While we’re on the subject of noted genre pictures I’ve never seen, I have a shameful confession: one of them was the 1967 Shaw Brothers classic The One-Armed Swordsman. I’ve long been a big fan of Jimmy Wang Yu, but somehow never got around to seeing the film that catapulted him to stardom. Fortunately, a typically excellent Dragon Dynasty DVD released in summer of 2007 provided the opportunity to correct the situation.
What a great flick I’d been missing. Directed and co-written (with Ni Kuang) by Cheh Chang (Have Sword Will Travel, Five Deadly Venoms, Ten Tigers from Kuangtung and a host of others), The One-Armed Swordsman (Dubei dao) is a perfect example of Shaw Brothers at its best. Kung Fu Cinema’s Mark Pollard calls it “the single-most significant wuxia film in Hong Kong film history,” and it’s certainly worthy of the praise. It offers nonstop martial arts choreography, high production values, and great acting, especially the intense and star-making turn by Wang Yu, who performs most of the film literally with one arm tied behind his back.
Yu plays Fang Gang, the promising protégée of Golden Sword school master Qi Rufeng (Feng Tien). In a bloody and action-packed prologue, Fang Gang’s father defends his master from a treacherous assault, sustaining a fatal wound in the process. He only lives long enough to beg the master to train his son (and demand his son turn away from the dying father to bow in gratitude to his new master!). In a significant detail, Qi was incapacitated during the attack due to treachery – poisoned incense contained in a letter.
Years later, Fang has matured into an excellent student, but his humble origins earn him the ridicule of the spoiled rich mens’ sons sent to Qi to learn a little discipline. Qi’s equally-spoiled daughter Pei Er (Yin Tze Pan) barely disguises her infatuation with Fang under her own contempt. Not wishing to spoil the harmony of the master’s household, Fang decides to pack up his father’s broken sword and leave, but is confronted by Pei Er and two students.
None are able to prevent him from going, and Fang effortlessly defeats Pei Er in unarmed combat – he refused to fight with a sword so not to risk hurting her by accident. Unfortunately, Pei Er doesn’t return this noble sentiment – in a fit of humiliated rage, she slashes at Fang with her sword and severs his right arm! Bleeding profusely, Fang stumbles off in shock. Qi arrives on the scene moments later and berates his students and daughter for their stupidity. Following the blood trail to a river, Qi regretfully concludes Feng fell in and drowned.
In reality, he tumbled off a bridge into the boat of young orphan Xiao Man (Chiao Chiao), who nurses him back to health.

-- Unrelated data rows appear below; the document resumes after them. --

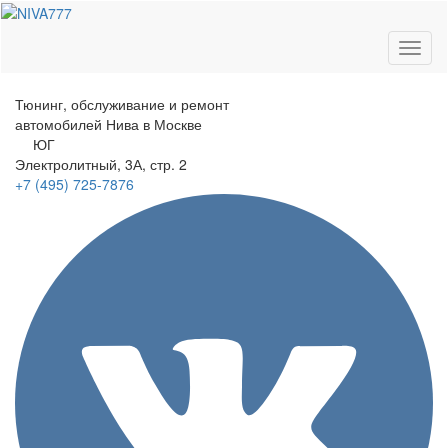
Toggl
naviga
Тюнинг, обслуживание и ремонт
автомобилей
Нива в Москве
ЮГ
Электролитный
, 3А, стр. 2
+7 (495)
725-7876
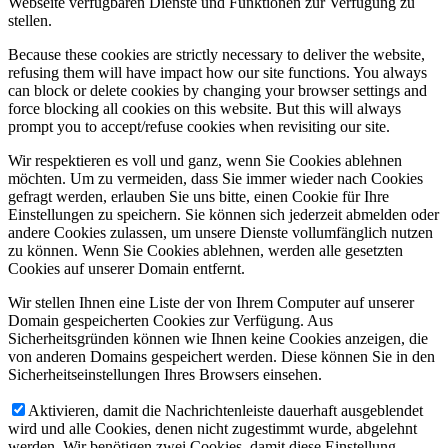
Webseite verfügbaren Dienste und Funktionen zur Verfügung zu
stellen.
Because these cookies are strictly necessary to deliver the website,
refusing them will have impact how our site functions. You always
can block or delete cookies by changing your browser settings and
force blocking all cookies on this website. But this will always
prompt you to accept/refuse cookies when revisiting our site.
Wir respektieren es voll und ganz, wenn Sie Cookies ablehnen
möchten. Um zu vermeiden, dass Sie immer wieder nach Cookies
gefragt werden, erlauben Sie uns bitte, einen Cookie für Ihre
Einstellungen zu speichern. Sie können sich jederzeit abmelden oder
andere Cookies zulassen, um unsere Dienste vollumfänglich nutzen
zu können. Wenn Sie Cookies ablehnen, werden alle gesetzten
Cookies auf unserer Domain entfernt.
Wir stellen Ihnen eine Liste der von Ihrem Computer auf unserer
Domain gespeicherten Cookies zur Verfügung. Aus
Sicherheitsgründen können wie Ihnen keine Cookies anzeigen, die
von anderen Domains gespeichert werden. Diese können Sie in den
Sicherheitseinstellungen Ihres Browsers einsehen.
Aktivieren, damit die Nachrichtenleiste dauerhaft ausgeblendet
wird und alle Cookies, denen nicht zugestimmt wurde, abgelehnt
werden. Wir benötigen zwei Cookies, damit diese Einstellung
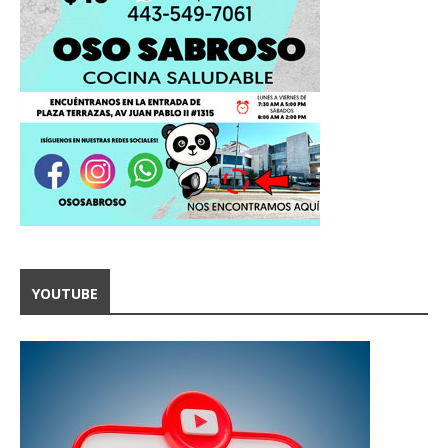
YOUTUBE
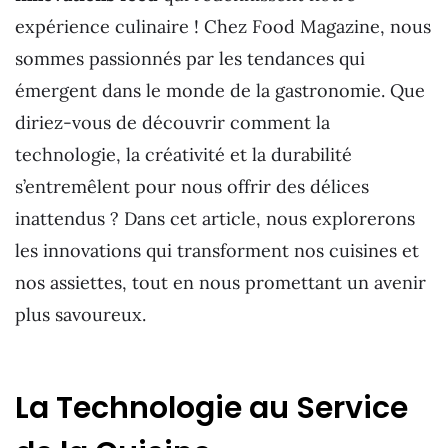
expérience culinaire ! Chez Food Magazine, nous
sommes passionnés par les tendances qui
émergent dans le monde de la gastronomie. Que
diriez-vous de découvrir comment la
technologie, la créativité et la durabilité
s’entremêlent pour nous offrir des délices
inattendus ? Dans cet article, nous explorerons
les innovations qui transforment nos cuisines et
nos assiettes, tout en nous promettant un avenir
plus savoureux.
La Technologie au Service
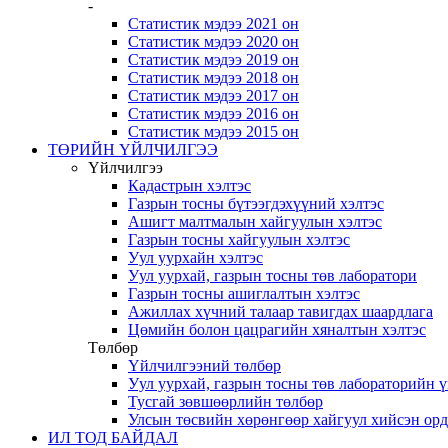
-
Статистик мэдээ 2021 он
Статистик мэдээ 2020 он
Статистик мэдээ 2019 он
Статистик мэдээ 2018 он
Статистик мэдээ 2017 он
Статистик мэдээ 2016 он
Статистик мэдээ 2015 он
ТӨРИЙН ҮЙЛЧИЛГЭЭ
Үйлчилгээ
Кадастрын хэлтэс
Газрын тосны бүтээгдэхүүний хэлтэс
Ашигт малтмалын хайгуулын хэлтэс
Газрын тосны хайгуулын хэлтэс
Уул уурхайн хэлтэс
Уул уурхай, газрын тосны төв лаборатори
Газрын тосны ашиглалтын хэлтэс
Ажиллах хүчний талаар тавигдах шаардлага
Цөмийн болон цацрагийн хяналтын хэлтэс
Төлбөр
Үйлчилгээний төлбөр
Уул уурхай, газрын тосны төв лабораторийн 
Тусгай зөвшөөрлийн төлбөр
Улсын төсвийн хөрөнгөөр хайгуул хийсэн ор
ИЛ ТОД БАЙДАЛ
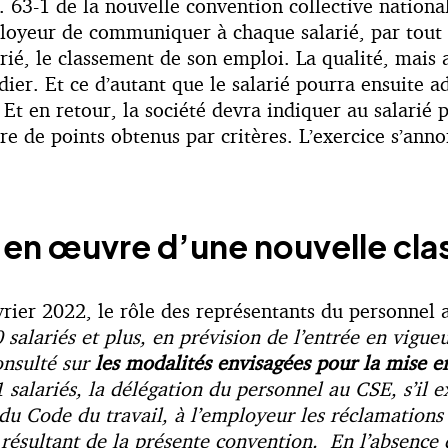
63-1 de la nouvelle convention collective nationale
ployeur de communiquer à chaque salarié, par tout m
arié, le classement de son emploi. La qualité, mais 
ier. Et ce d’autant que le salarié pourra ensuite
 Et en retour, la société devra indiquer au salari
bre de points obtenus par critères. L’exercice s’anno
e en œuvre d’une nouvelle cla
évrier 2022, le rôle des représentants du personnel
 salariés et plus, en prévision de l’entrée en vigueu
consulté sur
les modalités envisagées pour la mise en
 salariés, la délégation du personnel au CSE, s’il e
 du Code du travail, à l’employeur les réclamations 
n résultant de la présente convention. En l’absence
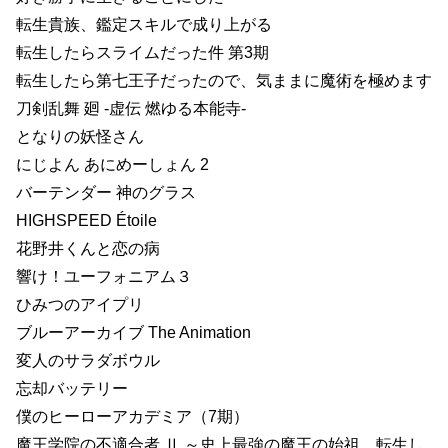
転生貴族、鑑定スキルで成り上がる
転生したらスライムだった件 第3期
転生したら第七王子だったので、気ままに魔術を極めます
刀剣乱舞 廻 -虚伝 燃ゆる本能寺-
となりの妖怪さん
にじよん あにめーしょん 2
バーテンダー 神のグラス
HIGHSPEED Étoile
花野井くんと恋の病
響け！ユーフォニアム３
ひみつのアイプリ
ブルーアーカイブ The Animation
変人のサラダボウル
忘却バッテリー
僕のヒーローアカデミア（7期）
魔王学院の不適合者 Ⅱ ～史上最強の魔王の始祖、転生し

Xiao Man’s father was a martial artist who died defending one of those obscure kung fu manuals, and Xiao Man prefers the humble life of a farmer to the violence of the martial arts world.
But even after his wound heals, Fang’s spirit is broken as his martial arts skill is now useless. Though she despises the martial arts world, Xiao Man gives Fang the remnants of the manual that cost her father his life, and he’s able to adapt some left-handed techniques for his father’s broken sword to once again achieve mastery.